Additionally, Mr. Geithner himself is jointly responsible for the atmosphere in which regulators are pessimistic about his new reforms. Senator Bernie Sanders, an independent from Vermont, has stated on numerous occasions that the Federal Reserve has loaned at least $2.2. trillion to banks, without permission from the Congress or president. And Ron Paul, a Republican from Texas, has received tremendous support for his House bill to audit the Fed. Because it is likely that those loans began while Mr. Geithner was head of the New York Fed, Mr. Geithner at least implicitly gave his approval of those loans which have given free money to bank executives without freeing the credit markets. And now his reform plan includes expanding the powers of the Federal Reserve, at the same moment when Congress is pressing the Fed to release disclose who received the loans and demand additional accountability by auditing the Fed.

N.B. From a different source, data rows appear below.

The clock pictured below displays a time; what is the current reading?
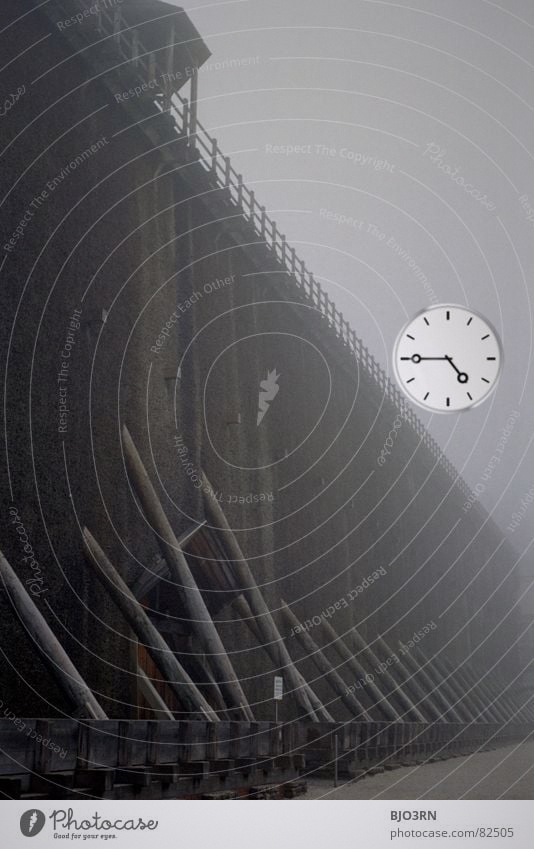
4:45
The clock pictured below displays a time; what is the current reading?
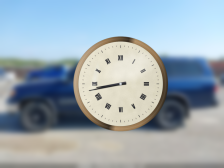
8:43
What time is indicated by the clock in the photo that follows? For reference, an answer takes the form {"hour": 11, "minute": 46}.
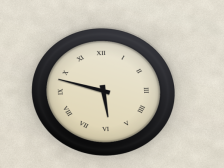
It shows {"hour": 5, "minute": 48}
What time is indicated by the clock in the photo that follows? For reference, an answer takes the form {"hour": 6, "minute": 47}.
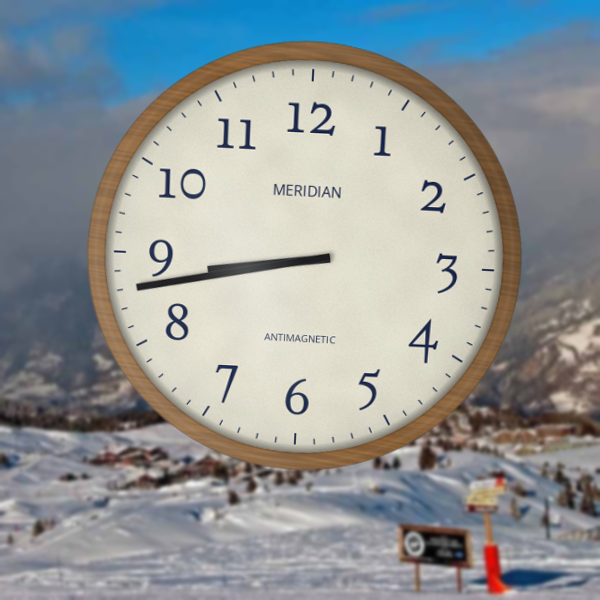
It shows {"hour": 8, "minute": 43}
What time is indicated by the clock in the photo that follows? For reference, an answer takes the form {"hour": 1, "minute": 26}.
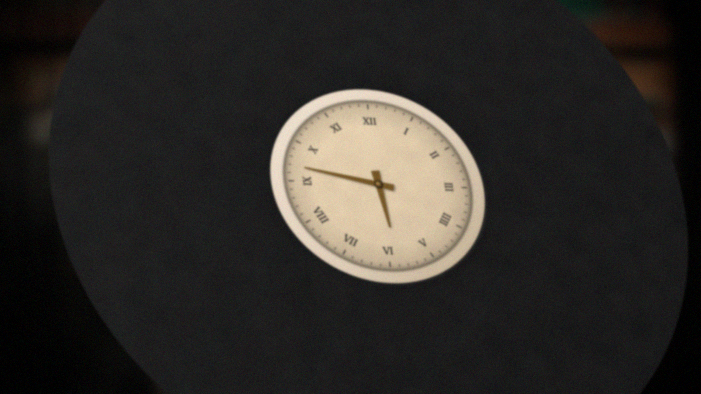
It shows {"hour": 5, "minute": 47}
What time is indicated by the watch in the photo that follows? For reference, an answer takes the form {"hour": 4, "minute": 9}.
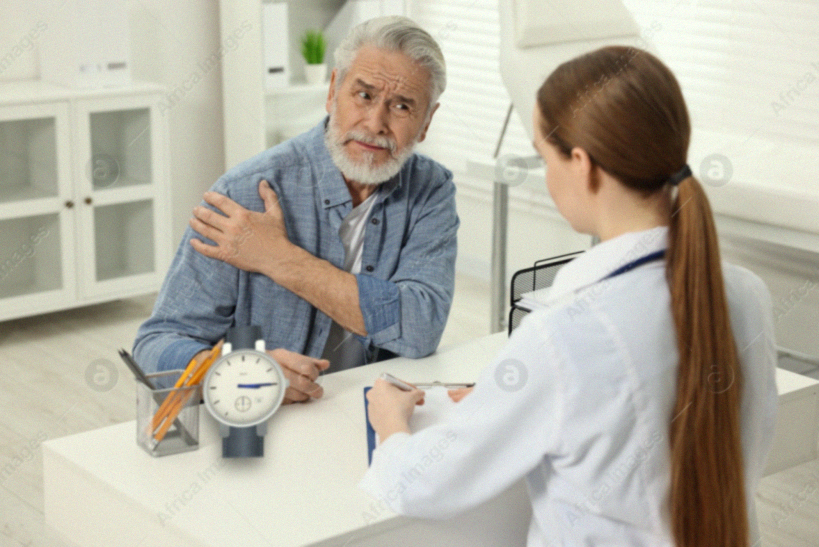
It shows {"hour": 3, "minute": 15}
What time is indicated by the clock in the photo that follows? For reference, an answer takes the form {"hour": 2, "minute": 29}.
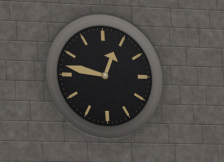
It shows {"hour": 12, "minute": 47}
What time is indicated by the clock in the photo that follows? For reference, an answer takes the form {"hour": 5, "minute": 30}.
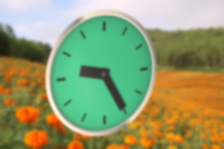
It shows {"hour": 9, "minute": 25}
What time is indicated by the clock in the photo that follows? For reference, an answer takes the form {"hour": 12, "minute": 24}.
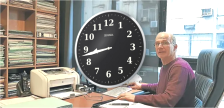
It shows {"hour": 8, "minute": 43}
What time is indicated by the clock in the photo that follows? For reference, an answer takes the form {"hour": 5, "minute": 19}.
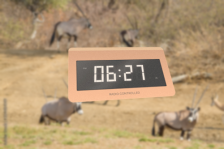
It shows {"hour": 6, "minute": 27}
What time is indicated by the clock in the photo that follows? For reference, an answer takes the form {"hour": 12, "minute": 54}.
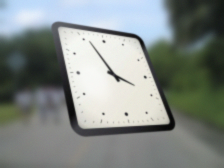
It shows {"hour": 3, "minute": 56}
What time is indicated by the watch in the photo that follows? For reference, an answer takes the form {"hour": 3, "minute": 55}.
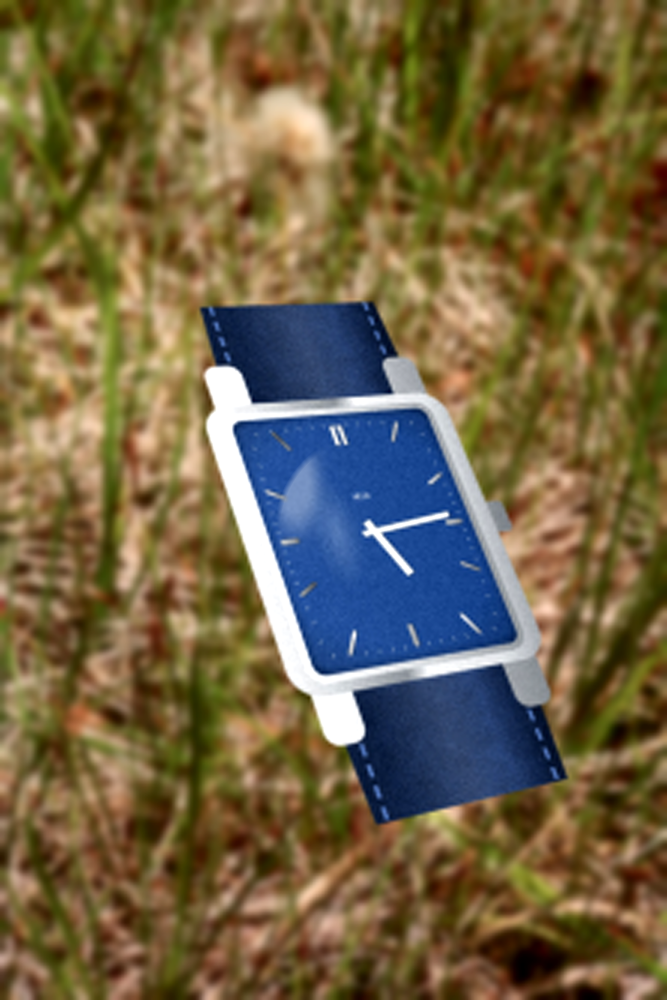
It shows {"hour": 5, "minute": 14}
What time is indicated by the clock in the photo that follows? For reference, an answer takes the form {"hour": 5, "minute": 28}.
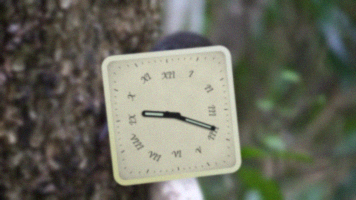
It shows {"hour": 9, "minute": 19}
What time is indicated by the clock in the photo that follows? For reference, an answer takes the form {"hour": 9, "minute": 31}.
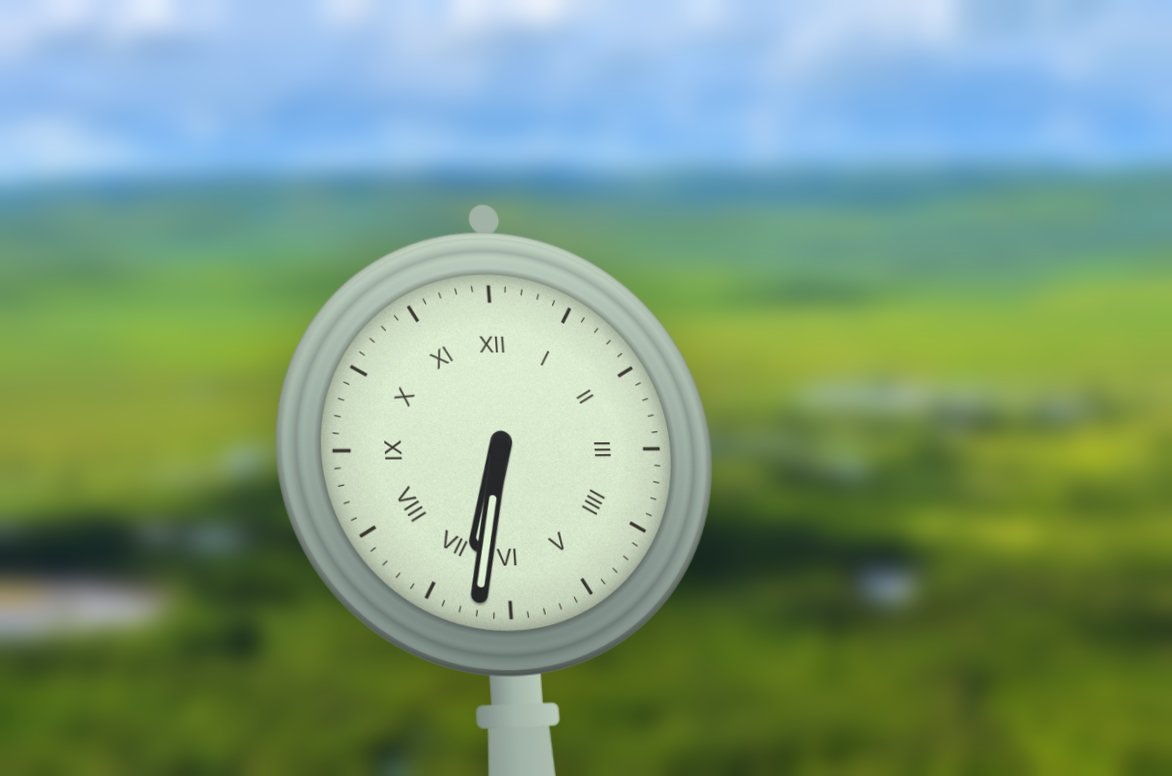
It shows {"hour": 6, "minute": 32}
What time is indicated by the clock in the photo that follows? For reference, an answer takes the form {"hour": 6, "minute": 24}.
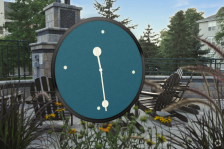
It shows {"hour": 11, "minute": 28}
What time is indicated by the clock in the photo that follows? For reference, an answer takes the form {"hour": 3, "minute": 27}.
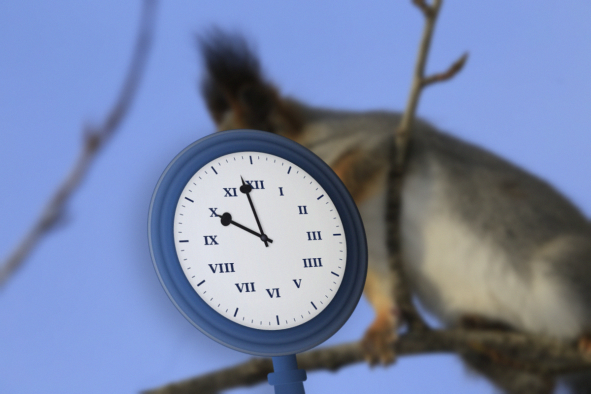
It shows {"hour": 9, "minute": 58}
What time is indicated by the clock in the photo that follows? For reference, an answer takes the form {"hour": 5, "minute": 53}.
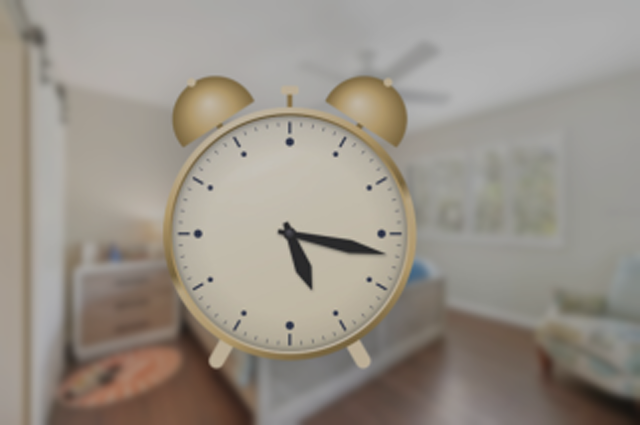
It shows {"hour": 5, "minute": 17}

The article also states that “Ms. Schapiro (chairwoman of the SEC) and Ms. Bair (chairwoman of the FDIC) have argued that more authority should be shared among a council of regulators”. Considering that the Federal Reserve has no regulatory authority to assist commercial banks which are near insolvency, such power is instead given to the FDIC, it would seem that Ms. Schapiro and Ms. Bair should be demanding that Mr. Geithner uphold the laws which have been passed by Congress and prior administrations and that Mr. Geithner and the Federal Reserve cease interfering with their respective agencies. The bailout policies which began with the Federal Reserve while Mr. Geithner was leading the New York Fed are not only legally questionable, but have also been an unmitigated disaster – this is why Mr. Geithner should be upset with himself and not with other regulators. Or perhaps he realizes how liable he is for the present situation, and is seeking to shed culpability inasmuch as possible.